Action item => Continue the earnings call transcript on WD-40 sales and the 50/30/20 measures from the point where it stops.

Sales through the rest of Asia increased by 10% in the fourth quarter and 24% year-to-date. The increase was due to stable economic conditions and continued growth of the WD-40 multi-use product throughout the distributor markets, including those in Thailand, South Korea and the Philippines.
That's it for the sales update. Now over to Jay Rembolt, who'll review the financials and details of our 50/30/20 measures.
JR
Jay Rembolt
President
Garry, thank you. Just a reminder, in addition to the information that we'll present in this call, we suggest that you review our Form 10-Q -- or 10-K, excuse me, which will be filed on Monday, October 22.
Now let's look at the rest of the financials, but first we'll look at our 50/30/20 rule. That's the measures that we use to guide our business. As you may recall, the 50 represents gross margin, which we target to be at or above 50% of net sales. The 30 represents the cost of doing business, which is our total operating expenses excluding depreciation and amortization. Our target for that is 30% or less.
Finally, the 20 represents EBITDA. If our gross margin is at or above 50% and our cost of business is 30% or less, our EBITDA will be at or above the 20% target. EBITDA is earnings before interest, taxes, depreciation and amortization, and the descriptions and reconciliations of these non-GAAP measures are available in our 10-K and our investor presentations.

Information supplied =>
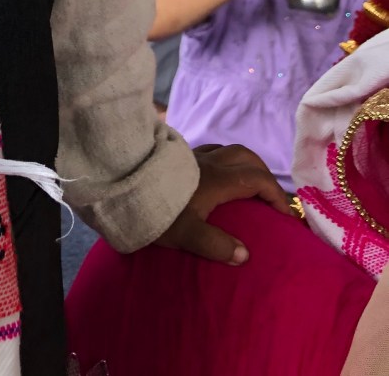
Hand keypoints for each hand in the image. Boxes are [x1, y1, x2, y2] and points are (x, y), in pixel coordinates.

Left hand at [156, 144, 295, 265]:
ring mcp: (191, 154)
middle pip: (245, 156)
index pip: (257, 180)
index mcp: (216, 179)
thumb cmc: (153, 208)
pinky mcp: (176, 154)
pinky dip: (222, 161)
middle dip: (264, 174)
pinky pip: (209, 151)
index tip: (286, 216)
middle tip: (270, 196)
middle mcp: (208, 162)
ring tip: (247, 185)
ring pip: (226, 150)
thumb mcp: (184, 234)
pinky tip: (214, 174)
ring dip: (243, 164)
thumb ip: (216, 245)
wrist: (118, 179)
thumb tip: (244, 255)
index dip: (276, 196)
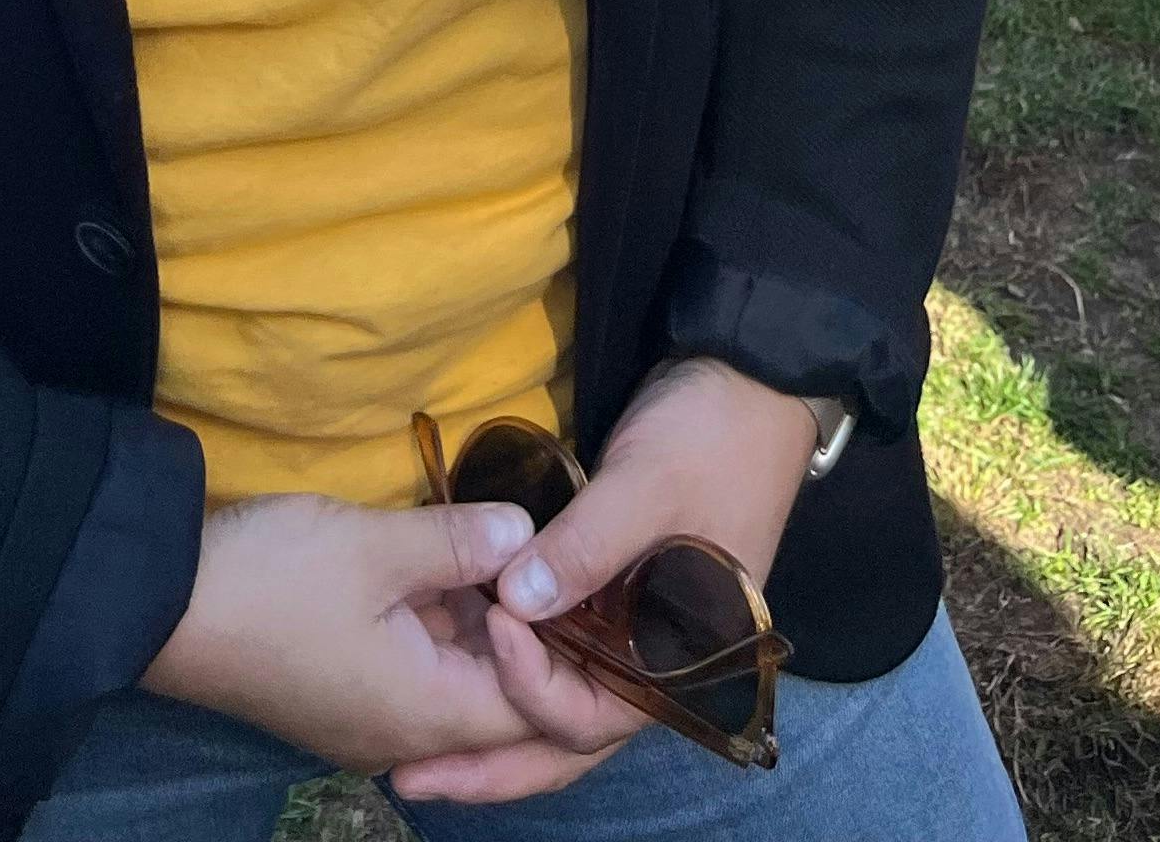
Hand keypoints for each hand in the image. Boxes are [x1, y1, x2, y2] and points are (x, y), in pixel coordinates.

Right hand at [142, 490, 539, 773]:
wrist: (163, 605)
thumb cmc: (276, 579)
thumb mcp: (376, 546)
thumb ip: (460, 541)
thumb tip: (527, 535)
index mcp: (425, 714)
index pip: (532, 713)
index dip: (558, 650)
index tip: (554, 575)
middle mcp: (404, 735)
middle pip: (497, 703)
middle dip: (524, 636)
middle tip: (543, 561)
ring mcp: (367, 720)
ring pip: (454, 684)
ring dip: (477, 625)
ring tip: (498, 552)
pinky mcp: (339, 696)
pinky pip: (414, 674)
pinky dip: (437, 628)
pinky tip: (444, 568)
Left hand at [388, 362, 815, 807]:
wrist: (745, 382)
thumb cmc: (710, 440)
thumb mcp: (647, 487)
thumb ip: (586, 546)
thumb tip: (515, 601)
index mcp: (678, 659)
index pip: (593, 714)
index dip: (534, 684)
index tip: (495, 621)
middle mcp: (651, 663)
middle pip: (566, 735)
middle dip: (493, 761)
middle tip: (414, 778)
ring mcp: (627, 631)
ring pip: (556, 701)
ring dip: (492, 725)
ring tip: (420, 752)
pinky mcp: (605, 593)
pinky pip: (553, 651)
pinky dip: (508, 666)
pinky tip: (455, 665)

Response to this exercise =>
First, looking at our gross margin, or the 50 in our 50/30/20 rule. Our gross margin in the fourth quarter was 49.4% compared to 48.2% in the prior fiscal year period. The increase of 120 basis points in gross margin was primarily driven by price increases, some lower promotional discounts and lower cost of goods in China. The favorable impacts from these were partially offset by higher expenses related to our North America supply chain architecture project, as well as unfavorable impact from changes in foreign currency exchange rates, as well -- and along with shifts in sales mix.
Looking at the higher input costs, overall, we experienced the net unfavorable impact of 20 basis points in the quarter from our major input costs. We had a favorable impact from lower cost of petroleum-based materials, but that was directly offset by a higher cost for aerosol cans period-versus-period. The net 20 basis points of unfavorable impact was primarily due to the input costs, which include some raw materials relating to our homecare and cleaning products, as well as some valves and other components.
Sales price increases are considered and implemented on a country-by-country basis to help offset the impact from increased input costs. Period-versus-period, our gross margin improved by 170 basis points as a result of price increases implemented within the last 12 months.
Lower advertising and promotional discounts positively impacted our gross margin by 90 basis points. A lower percentage of sales during the quarter was subject to promotional allowances compared to the prior year quarter. The cost of promotional activities, such as sales incentives, trade promotions, cash discounts that we give to our customers, are recorded as a reduction to sales. The timing and magnitude of these may cause fluctuations in gross margin period-to-period.
Looking at our 2 major initiatives around cost savings, China and our North American supply chain, we experienced lower manufacturing costs from our local sourcing project in China, and this positively impacted our margin by 50 basis points in the fourth quarter. While some of China's product continues to be produced and shipped from the U.S, a large portion of China's cost of goods sold in the fourth quarter was from the local China packager.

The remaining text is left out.